И вот Николай опять нагнулся над неподвижным, но разговаривающим кулем.
– Из колодца… гых-гых… не бери. Там под горой озеро. Посматривай только. Их разведка сейчас работает.
– Ничего, поостерегусь, – шепнул Николай и, вынув пистолет, осмотрел его в лунном свете.
– Это ты оставь, – отстранил раненый оружие Николая. – Игрушка. Вот возьми.
Он пошарил за спиной и вынул что-то. Николай получил автомат. Его пальцы, ощупывая массивное с прорезями радиатора дуло, сделались липкими.
– В чем это она у тебя? – шепнул он.
– Маргарин тут… гых-гых… нашел. Смазал на всякий случай – в снегу долго лежал. Ну, а ты смотри, чуть что – ложись и поливай.
– Ладно, сумею.
– Да не ладно, а дашь очередь, переползи и опять… давай им жизни.
– Хорошо.
Николаю не пришлось пользоваться автоматом. Лес молчал. Светила луна.
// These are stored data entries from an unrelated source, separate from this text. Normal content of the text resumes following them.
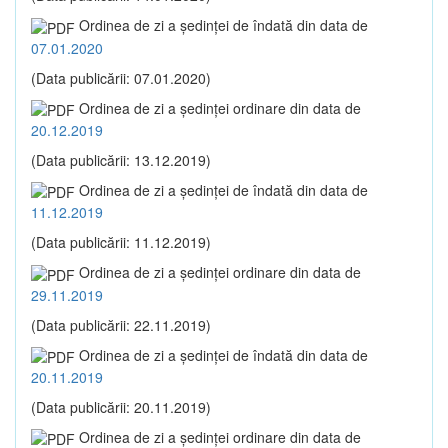
Ordinea de zi a şedinţei de îndată din data de
07.01.2020
(Data publicării: 07.01.2020)
Ordinea de zi a şedinţei ordinare din data de
20.12.2019
(Data publicării: 13.12.2019)
Ordinea de zi a şedinţei de îndată din data de
11.12.2019
(Data publicării: 11.12.2019)
Ordinea de zi a şedinţei ordinare din data de
29.11.2019
(Data publicării: 22.11.2019)
Ordinea de zi a şedinţei de îndată din data de
20.11.2019
(Data publicării: 20.11.2019)
Ordinea de zi a şedinţei ordinare din data de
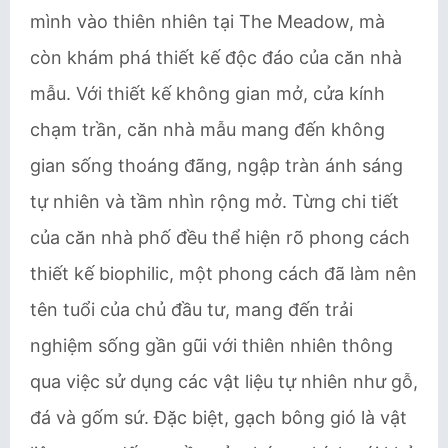
mình vào thiên nhiên tại The Meadow, mà
còn khám phá thiết kế độc đáo của căn nhà
mẫu. Với thiết kế không gian mở, cửa kính
chạm trần, căn nhà mẫu mang đến không
gian sống thoáng đãng, ngập tràn ánh sáng
tự nhiên và tầm nhìn rộng mở. Từng chi tiết
của căn nhà phố đều thể hiện rõ phong cách
thiết kế biophilic, một phong cách đã làm nên
tên tuổi của chủ đầu tư, mang đến trải
nghiệm sống gần gũi với thiên nhiên thông
qua việc sử dụng các vật liệu tự nhiên như gỗ,
đá và gốm sứ. Đặc biệt, gạch bông gió là vật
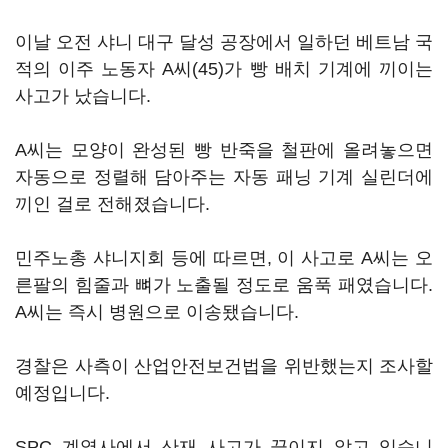
이날 오전 샤니 대구 달성 공장에서 일하던 베트남 국
적의 이주 노동자 A씨(45)가 빵 배치 기계에 끼이는
사고가 났습니다.
A씨는 모양이 완성된 빵 반죽을 철판에 올려놓으면
자동으로 정렬해 담아주는 자동 패닝 기계 실린더에
끼인 걸로 전해졌습니다.
민주노총 샤니지회 등에 따르면, 이 사고로 A씨는 오
른팔의 힘줄과 뼈가 노출될 정도로 움푹 패였습니다.
A씨는 즉시 병원으로 이송됐습니다.
경찰은 사측이 산업안전보건법을 위반했는지 조사할
예정입니다.
SPC 계열사에서 산재 사고가 끊이지 않고 있습니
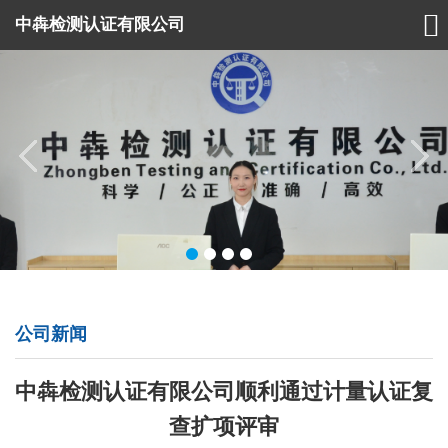

中犇检测认证有限公司
公司新闻
中犇检测认证有限公司顺利通过计量认证复
查扩项评审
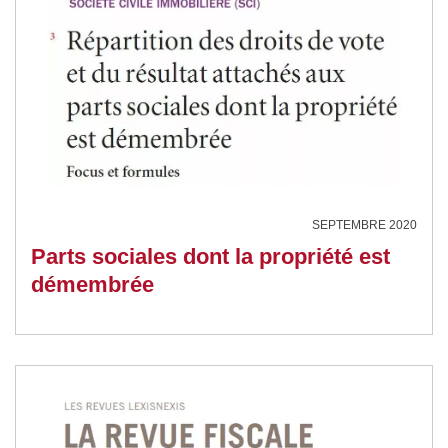
SEPTEMBRE 2020
Parts sociales dont la propriété est
démembrée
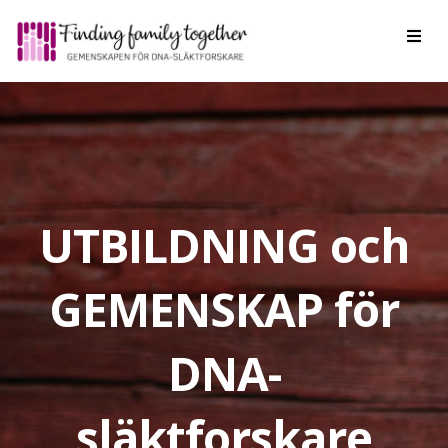
Toggl
navig
UTBILDNING och
GEMENSKAP för
DNA-
släktforskare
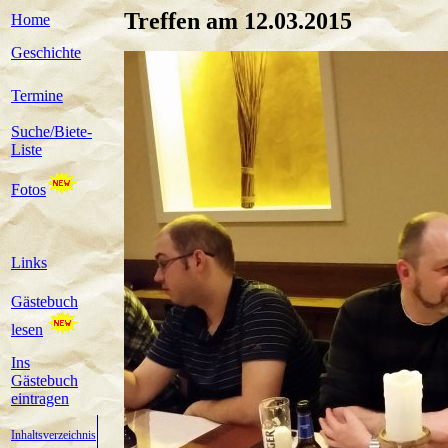
Treffen am 12.03.2015
Home
Geschichte
Termine
Suche/Biete-
Liste
Fotos
Links
Gästebuch
lesen
Ins
Gästebuch
eintragen
Inhaltsverzeichnis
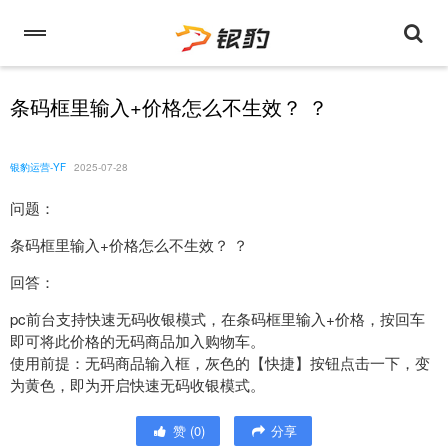
条码框里输入+价格怎么不生效？ ？
银豹运营-YF
2025-07-28
问题：
条码框里输入+价格怎么不生效？ ？
回答：
pc前台支持快速无码收银模式，在条码框里输入+价格，按回车
即可将此价格的无码商品加入购物车。
使用前提：无码商品输入框，灰色的【快捷】按钮点击一下，变
为黄色，即为开启快速无码收银模式。
赞
(
0
)
分享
Синие искры на снегу были неподвижны. Никто не прятался за сугробами. И только у озера Николай вздрогнул…
Мороз стал веселее. С таким азартом этот враг потрескивал льдом, что мурашки по коже!
– Попей… Сахару, может быть, пососешь? – вернувшись, Николай протянул раненому пакет и кастрюлю с плавающими в воде льдинками.
– Не хочу. Покурить бы… гых-гых… Сейчас.
– Курить? – окрылился надеждой Николай. – Давно бы тебе так. Это лучше, чем ругаться. На твое счастье, есть у меня. Дареная.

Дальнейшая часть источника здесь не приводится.